- **Try it**
Word for word, transcribe the listing that follows, minus any pictures.

BEGIN Recorded data

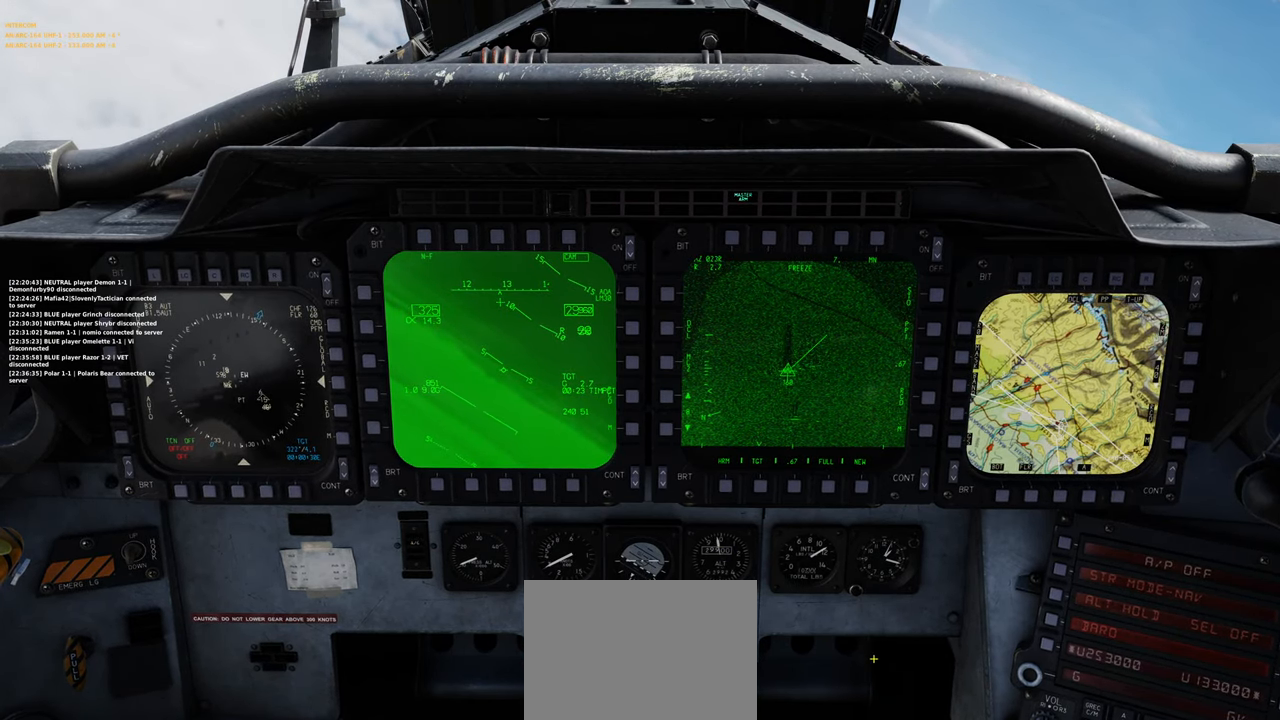
{"buttons": ["R1"], "left_stick": "center", "right_stick": "center", "events": [[33, "right_stick", "right"], [333, "right_stick", "center"], [350, "R1", "down"], [417, "R3", "down"], [500, "R3", "up"]]}
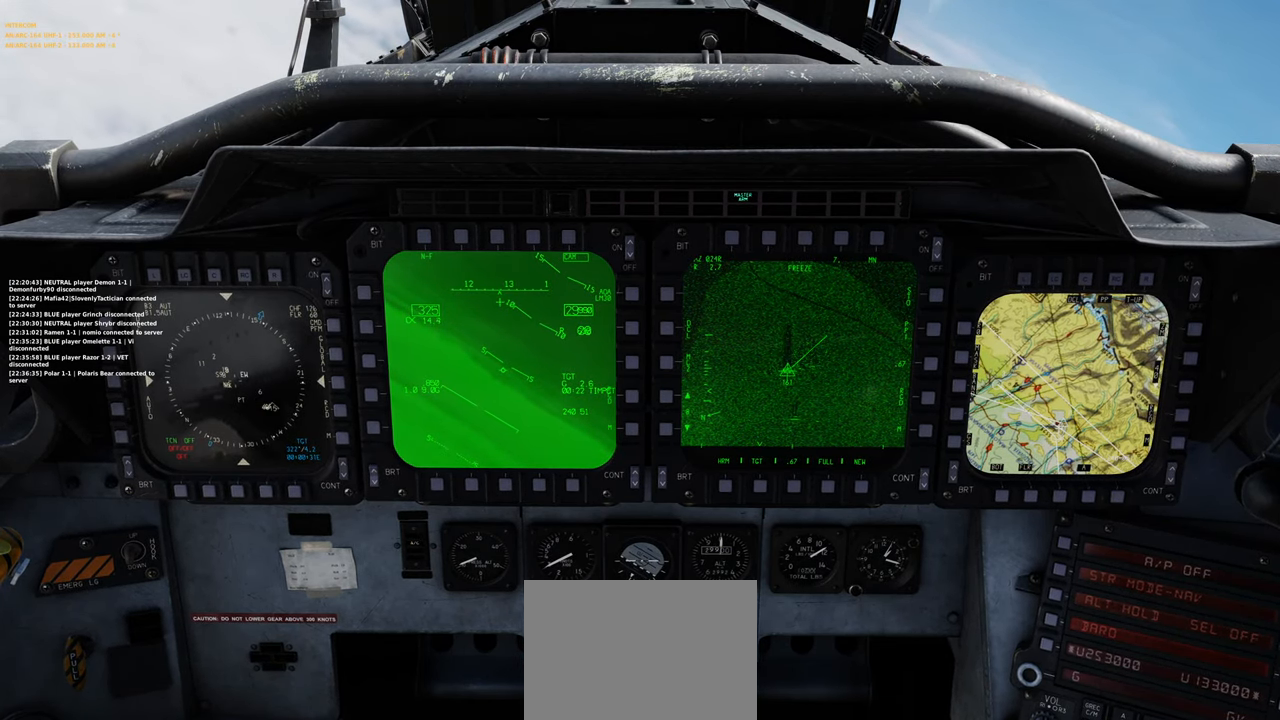
{"buttons": ["R1"], "left_stick": "center", "right_stick": "center", "events": [[50, "R1", "up"], [117, "right_stick", "down"], [233, "right_stick", "center"], [300, "R1", "down"], [367, "R3", "down"], [500, "R3", "up"]]}
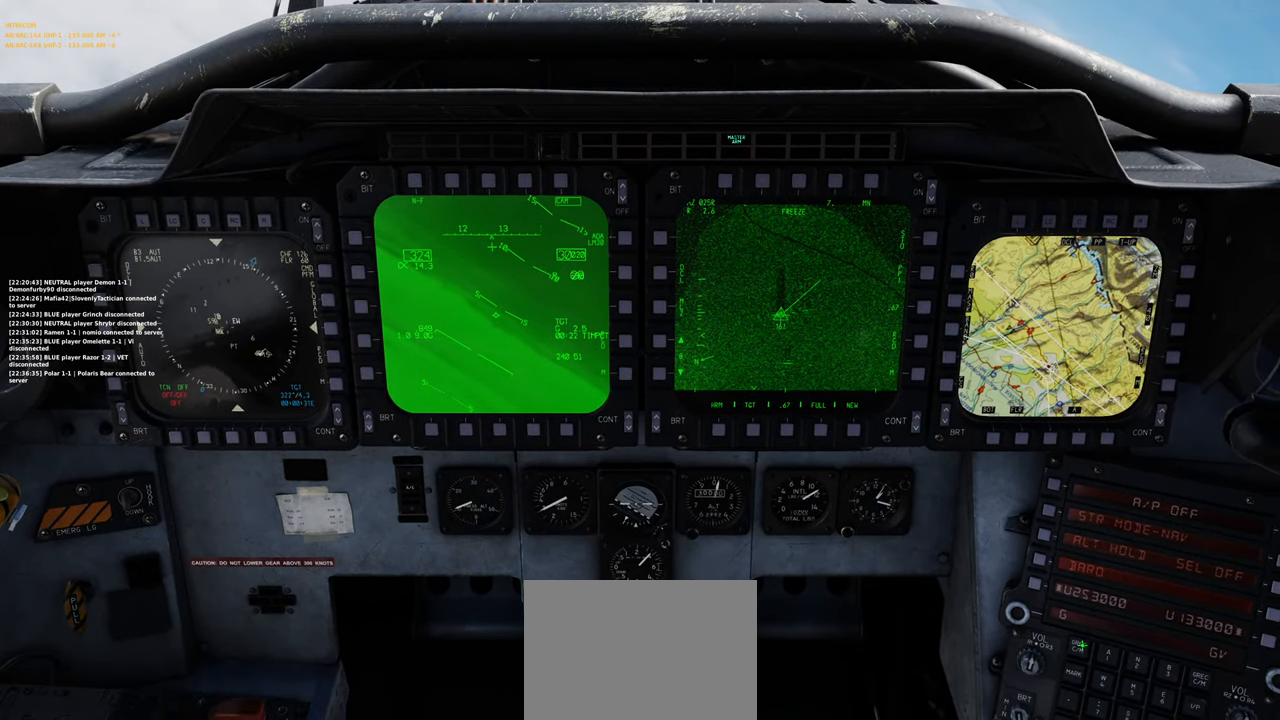
{"buttons": [], "left_stick": "center", "right_stick": "up", "events": [[50, "R1", "up"], [50, "right_stick", "down"], [233, "right_stick", "center"], [317, "right_stick", "up"]]}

END Recorded data

- **Expected answer**
{"buttons": ["R1"], "left_stick": "center", "right_stick": "center", "events": [[33, "right_stick", "right"], [333, "right_stick", "center"], [350, "R1", "down"], [417, "R3", "down"], [500, "R3", "up"]]}
{"buttons": ["R1"], "left_stick": "center", "right_stick": "center", "events": [[50, "R1", "up"], [117, "right_stick", "down"], [233, "right_stick", "center"], [300, "R1", "down"], [367, "R3", "down"], [500, "R3", "up"]]}
{"buttons": [], "left_stick": "center", "right_stick": "up", "events": [[50, "R1", "up"], [50, "right_stick", "down"], [233, "right_stick", "center"], [317, "right_stick", "up"]]}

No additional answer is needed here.